-- REQUIREMENT --
Read the lines of the data below and retrieve those with "Aaron".

━━ DATA SHOWN ━━

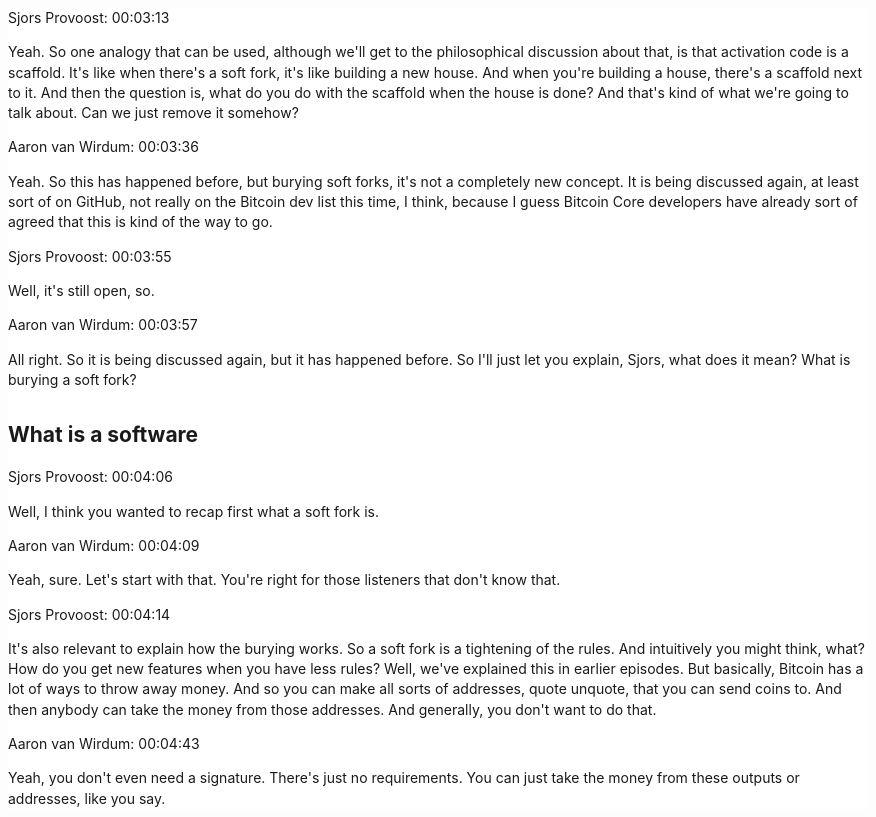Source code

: Sjors Provoost: 00:03:13

Yeah.
So one analogy that can be used, although we'll get to the philosophical discussion about that, is that activation code is a scaffold.
It's like when there's a soft fork, it's like building a new house.
And when you're building a house, there's a scaffold next to it.
And then the question is, what do you do with the scaffold when the house is done?
And that's kind of what we're going to talk about.
Can we just remove it somehow?

Aaron van Wirdum: 00:03:36

Yeah.
So this has happened before, but burying soft forks, it's not a completely new concept.
It is being discussed again, at least sort of on GitHub, not really on the Bitcoin dev list this time, I think, because I guess Bitcoin Core developers have already sort of agreed that this is kind of the way to go.

Sjors Provoost: 00:03:55

Well, it's still open, so.

Aaron van Wirdum: 00:03:57

All right.
So it is being discussed again, but it has happened before.
So I'll just let you explain, Sjors, what does it mean?
What is burying a soft fork?

## What is a software

Sjors Provoost: 00:04:06

Well, I think you wanted to recap first what a soft fork is.

Aaron van Wirdum: 00:04:09

Yeah, sure.
Let's start with that.
You're right for those listeners that don't know that.

Sjors Provoost: 00:04:14

It's also relevant to explain how the burying works.
So a soft fork is a tightening of the rules.
And intuitively you might think, what?
How do you get new features when you have less rules?
Well, we've explained this in earlier episodes.
But basically, Bitcoin has a lot of ways to throw away money.
And so you can make all sorts of addresses, quote unquote, that you can send coins to.
And then anybody can take the money from those addresses.
And generally, you don't want to do that.

Aaron van Wirdum: 00:04:43

Yeah, you don't even need a signature.
There's just no requirements.
You can just take the money from these outputs or addresses, like you say.
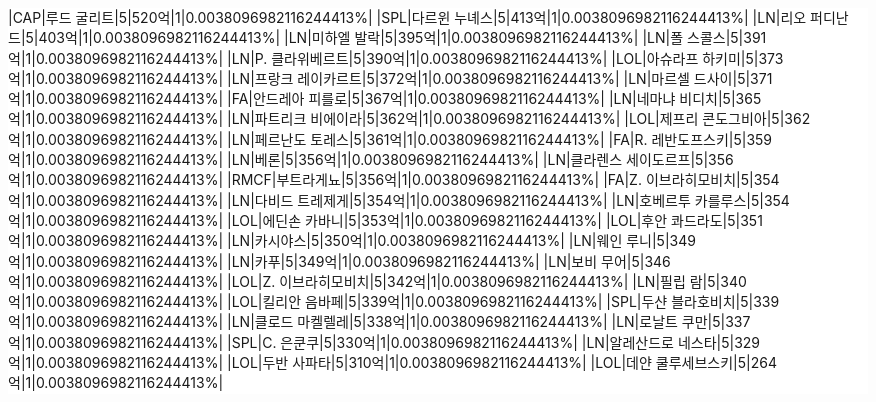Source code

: |CAP|루드 굴리트|5|520억|1|0.0038096982116244413%|
|SPL|다르윈 누녜스|5|413억|1|0.0038096982116244413%|
|LN|리오 퍼디난드|5|403억|1|0.0038096982116244413%|
|LN|미하엘 발락|5|395억|1|0.0038096982116244413%|
|LN|폴 스콜스|5|391억|1|0.0038096982116244413%|
|LN|P. 클라위베르트|5|390억|1|0.0038096982116244413%|
|LOL|아슈라프 하키미|5|373억|1|0.0038096982116244413%|
|LN|프랑크 레이카르트|5|372억|1|0.0038096982116244413%|
|LN|마르셀 드사이|5|371억|1|0.0038096982116244413%|
|FA|안드레아 피를로|5|367억|1|0.0038096982116244413%|
|LN|네마냐 비디치|5|365억|1|0.0038096982116244413%|
|LN|파트리크 비에이라|5|362억|1|0.0038096982116244413%|
|LOL|제프리 콘도그비아|5|362억|1|0.0038096982116244413%|
|LN|페르난도 토레스|5|361억|1|0.0038096982116244413%|
|FA|R. 레반도프스키|5|359억|1|0.0038096982116244413%|
|LN|베론|5|356억|1|0.0038096982116244413%|
|LN|클라렌스 세이도르프|5|356억|1|0.0038096982116244413%|
|RMCF|부트라게뇨|5|356억|1|0.0038096982116244413%|
|FA|Z. 이브라히모비치|5|354억|1|0.0038096982116244413%|
|LN|다비드 트레제게|5|354억|1|0.0038096982116244413%|
|LN|호베르투 카를루스|5|354억|1|0.0038096982116244413%|
|LOL|에딘손 카바니|5|353억|1|0.0038096982116244413%|
|LOL|후안 콰드라도|5|351억|1|0.0038096982116244413%|
|LN|카시야스|5|350억|1|0.0038096982116244413%|
|LN|웨인 루니|5|349억|1|0.0038096982116244413%|
|LN|카푸|5|349억|1|0.0038096982116244413%|
|LN|보비 무어|5|346억|1|0.0038096982116244413%|
|LOL|Z. 이브라히모비치|5|342억|1|0.0038096982116244413%|
|LN|필립 람|5|340억|1|0.0038096982116244413%|
|LOL|킬리안 음바페|5|339억|1|0.0038096982116244413%|
|SPL|두샨 블라호비치|5|339억|1|0.0038096982116244413%|
|LN|클로드 마켈렐레|5|338억|1|0.0038096982116244413%|
|LN|로날트 쿠만|5|337억|1|0.0038096982116244413%|
|SPL|C. 은쿤쿠|5|330억|1|0.0038096982116244413%|
|LN|알레산드로 네스타|5|329억|1|0.0038096982116244413%|
|LOL|두반 사파타|5|310억|1|0.0038096982116244413%|
|LOL|데얀 쿨루세브스키|5|264억|1|0.0038096982116244413%|
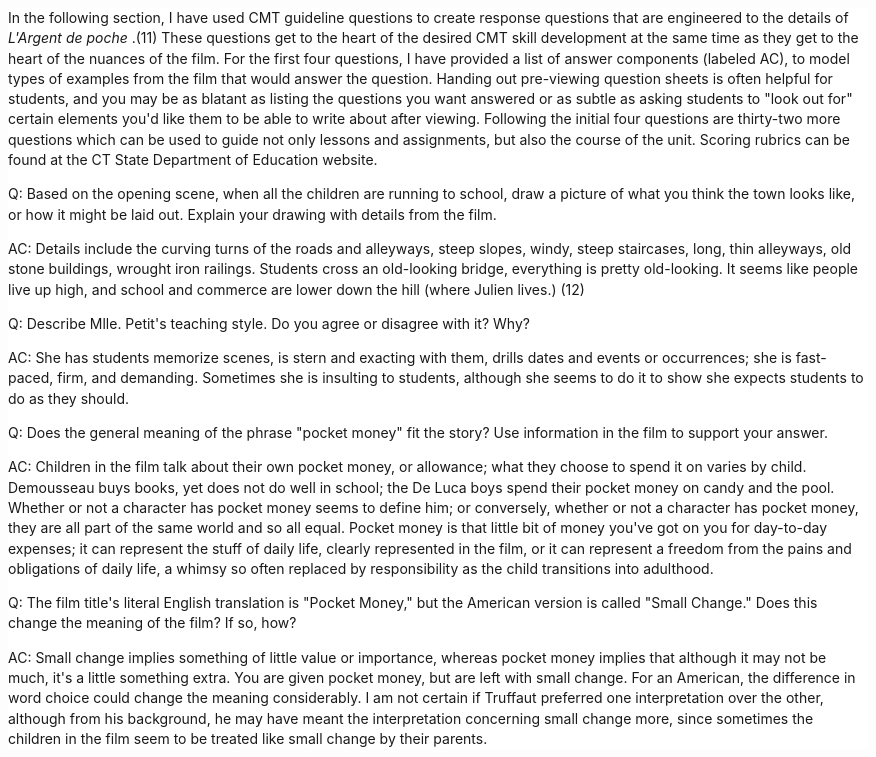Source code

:   In the following section, I have used CMT guideline questions to create response questions that are engineered to the details of
  <i>
   L'Argent de poche
  </i>
  .(11)
  <i>
  </i>
  These questions get to the heart of the desired CMT skill development at the same time as they get to the heart of the nuances of the film. For the first four questions, I have provided a list of answer components (labeled AC), to model types of examples from the film that would answer the question. Handing out pre-viewing question sheets is often helpful for students, and you may be as blatant as listing the questions you want answered or as subtle as asking students to "look out for" certain elements you'd like them to be able to write about after viewing. Following the initial four questions are thirty-two more questions which can be used to guide not only lessons and assignments, but also the course of the unit. Scoring rubrics can be found at the CT State Department of Education website.
 </p>
<p>
  Q:  Based on the opening scene, when all the children are running to school, draw a picture of what you think the town looks like, or how it might be laid out. Explain your drawing with details from the film.
 </p>
<p>
  AC:  Details include the curving turns of the roads and alleyways, steep slopes, windy, steep staircases, long, thin alleyways, old stone buildings, wrought iron railings. Students cross an old-looking bridge, everything is pretty old-looking. It seems like people live up high, and school and commerce are lower down the hill (where Julien lives.) (12)
 </p>
<p>
  Q:  Describe Mlle. Petit's teaching style. Do you agree or disagree with it? Why?
 </p>
<p>
  AC:  She has students memorize scenes, is stern and exacting with them, drills dates and events or occurrences; she is fast-paced, firm, and demanding. Sometimes she is insulting to students, although she seems to do it to show she expects students to do as they should.
 </p>
<p>
  Q:  Does the general meaning of the phrase "pocket money" fit the story? Use information in the film to support your answer.
 </p>
<p>
  AC:  Children in the film talk about their own pocket money, or allowance; what they choose to spend it on varies by child. Demousseau buys books, yet does not do well in school; the De Luca boys spend their pocket money on candy and the pool. Whether or not a character has pocket money seems to define him; or conversely, whether or not a character has pocket money, they are all part of the same world and so all equal. Pocket money is that little bit of money you've got on you for day-to-day expenses; it can represent the stuff of daily life, clearly represented in the film, or it can represent a freedom from the pains and obligations of daily life, a whimsy so often replaced by responsibility as the child transitions into adulthood.
 </p>
<p>
  Q:  The film title's literal English translation is "Pocket Money," but the American version is called "Small Change."  Does this change the meaning of the film? If so, how?
 </p>
<p>
  AC:  Small change implies something of little value or importance, whereas pocket money implies that although it may not be much, it's a little something extra. You are given pocket money, but are left with small change. For an American, the difference in word choice could change the meaning considerably. I am not certain if Truffaut preferred one interpretation over the other, although from his background, he may have meant the interpretation concerning small change more, since sometimes the children in the film seem to be treated like small change by their parents.
 </p>
<p>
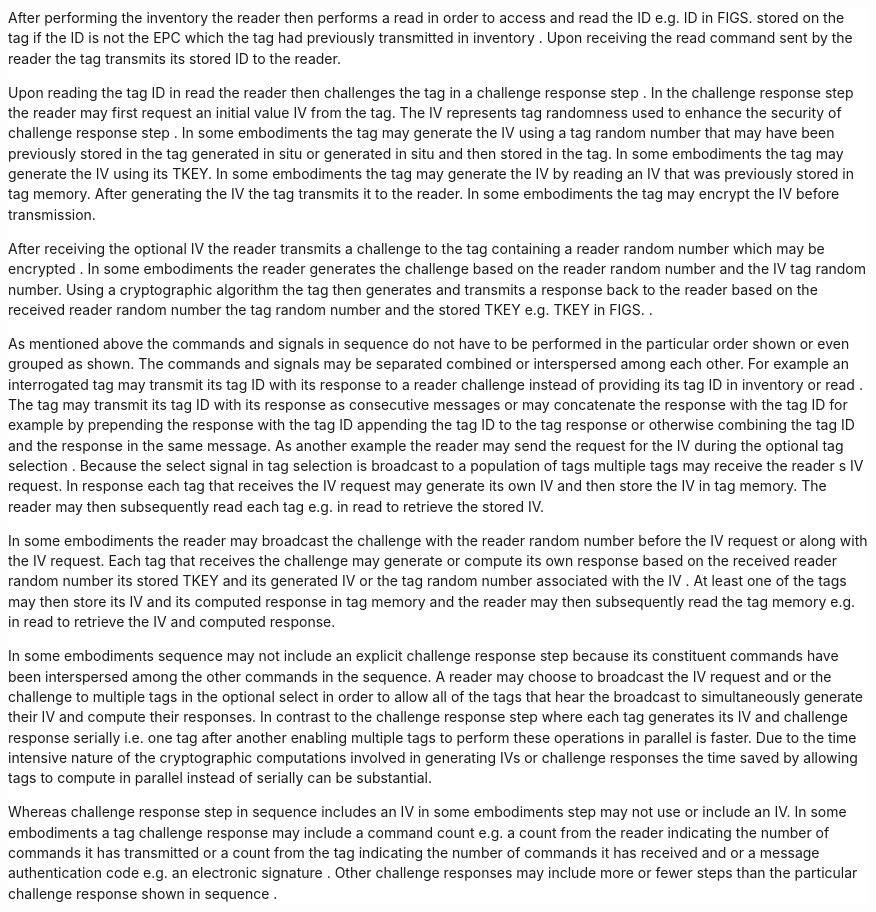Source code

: After performing the inventory the reader then performs a read in order to access and read the ID e.g. ID in FIGS. stored on the tag if the ID is not the EPC which the tag had previously transmitted in inventory . Upon receiving the read command sent by the reader the tag transmits its stored ID to the reader.

Upon reading the tag ID in read the reader then challenges the tag in a challenge response step . In the challenge response step the reader may first request an initial value IV from the tag. The IV represents tag randomness used to enhance the security of challenge response step . In some embodiments the tag may generate the IV using a tag random number that may have been previously stored in the tag generated in situ or generated in situ and then stored in the tag. In some embodiments the tag may generate the IV using its TKEY. In some embodiments the tag may generate the IV by reading an IV that was previously stored in tag memory. After generating the IV the tag transmits it to the reader. In some embodiments the tag may encrypt the IV before transmission.

After receiving the optional IV the reader transmits a challenge to the tag containing a reader random number which may be encrypted . In some embodiments the reader generates the challenge based on the reader random number and the IV tag random number. Using a cryptographic algorithm the tag then generates and transmits a response back to the reader based on the received reader random number the tag random number and the stored TKEY e.g. TKEY in FIGS. .

As mentioned above the commands and signals in sequence do not have to be performed in the particular order shown or even grouped as shown. The commands and signals may be separated combined or interspersed among each other. For example an interrogated tag may transmit its tag ID with its response to a reader challenge instead of providing its tag ID in inventory or read . The tag may transmit its tag ID with its response as consecutive messages or may concatenate the response with the tag ID for example by prepending the response with the tag ID appending the tag ID to the tag response or otherwise combining the tag ID and the response in the same message. As another example the reader may send the request for the IV during the optional tag selection . Because the select signal in tag selection is broadcast to a population of tags multiple tags may receive the reader s IV request. In response each tag that receives the IV request may generate its own IV and then store the IV in tag memory. The reader may then subsequently read each tag e.g. in read to retrieve the stored IV.

In some embodiments the reader may broadcast the challenge with the reader random number before the IV request or along with the IV request. Each tag that receives the challenge may generate or compute its own response based on the received reader random number its stored TKEY and its generated IV or the tag random number associated with the IV . At least one of the tags may then store its IV and its computed response in tag memory and the reader may then subsequently read the tag memory e.g. in read to retrieve the IV and computed response.

In some embodiments sequence may not include an explicit challenge response step because its constituent commands have been interspersed among the other commands in the sequence. A reader may choose to broadcast the IV request and or the challenge to multiple tags in the optional select in order to allow all of the tags that hear the broadcast to simultaneously generate their IV and compute their responses. In contrast to the challenge response step where each tag generates its IV and challenge response serially i.e. one tag after another enabling multiple tags to perform these operations in parallel is faster. Due to the time intensive nature of the cryptographic computations involved in generating IVs or challenge responses the time saved by allowing tags to compute in parallel instead of serially can be substantial.

Whereas challenge response step in sequence includes an IV in some embodiments step may not use or include an IV. In some embodiments a tag challenge response may include a command count e.g. a count from the reader indicating the number of commands it has transmitted or a count from the tag indicating the number of commands it has received and or a message authentication code e.g. an electronic signature . Other challenge responses may include more or fewer steps than the particular challenge response shown in sequence .
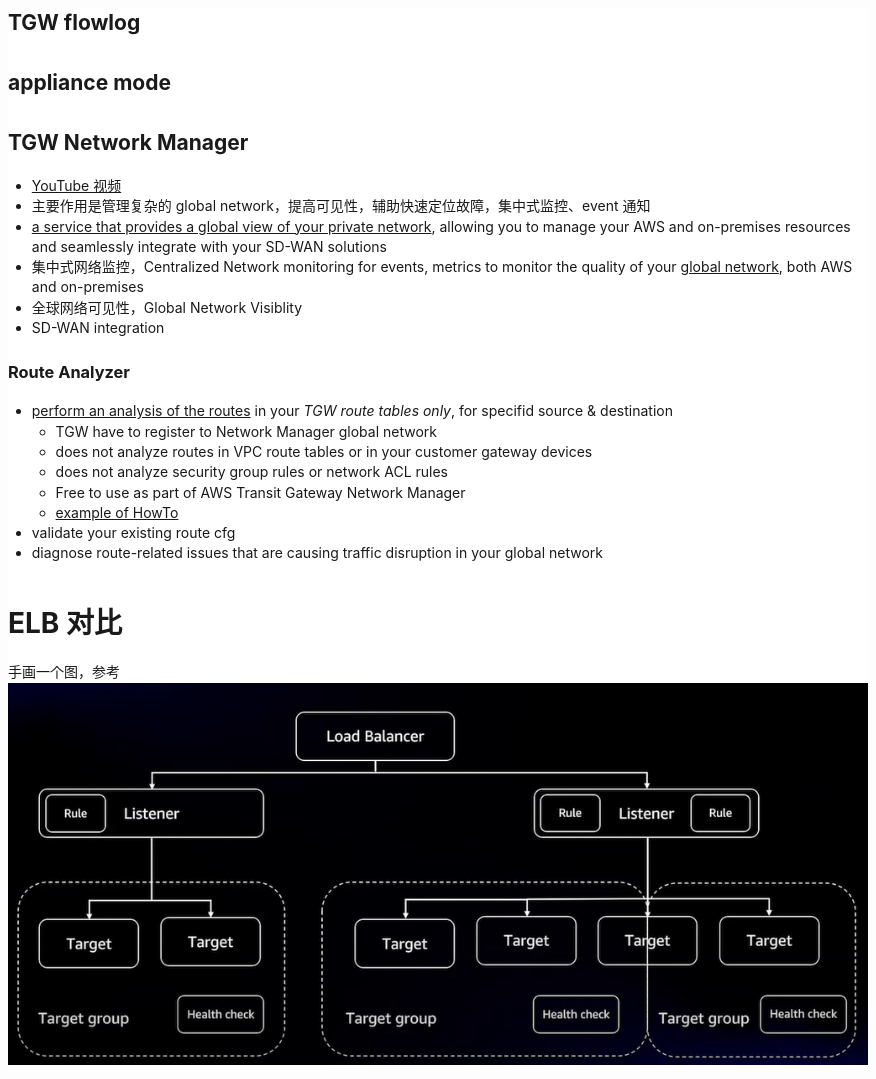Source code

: ## TGW flowlog

## appliance mode

## TGW Network Manager
- [YouTube 视频](https://www.youtube.com/watch?v=xjH7GI95Pgg)  
- 主要作用是管理复杂的 global network，提高可见性，辅助快速定位故障，集中式监控、event 通知    
- [a service that provides a global view of your private network](https://aws.amazon.com/transit-gateway/network-manager/), allowing you to manage your AWS and on-premises resources and seamlessly integrate with your SD-WAN solutions  
- 集中式网络监控，Centralized Network monitoring for events, metrics to monitor the quality of your [global network](https://docs.aws.amazon.com/vpc/latest/cloudwan/cloudwan-concepts.html), both AWS and on-premises  
- 全球网络可见性，Global Network Visiblity  
- SD-WAN integration  

### Route Analyzer
- [perform an analysis of the routes](https://docs.aws.amazon.com/vpc/latest/tgwnm/route-analyzer.html) in your *TGW route tables only*, for specifid source & destination    
  - TGW have to register to Network Manager global network  
  - does not analyze routes in VPC route tables or in your customer gateway devices  
  - does not analyze security group rules or network ACL rules  
  - Free to use as part of AWS Transit Gateway Network Manager  
  - [example of HowTo](https://aws.amazon.com/blogs/networking-and-content-delivery/diagnosing-traffic-disruption-using-aws-transit-gateway-network-manager-route-analyzer/)  
- validate your existing route cfg  
- diagnose route-related issues that are causing traffic disruption in your global network  

# ELB 对比
手画一个图，参考  
![post-ELB-arch](/assets/img/post-ELB-arch.png)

━━━

-- EXERCISE RESULT --
Aaron van Wirdum: 00:03:36
Aaron van Wirdum: 00:03:57
Aaron van Wirdum: 00:04:09
Aaron van Wirdum: 00:04:43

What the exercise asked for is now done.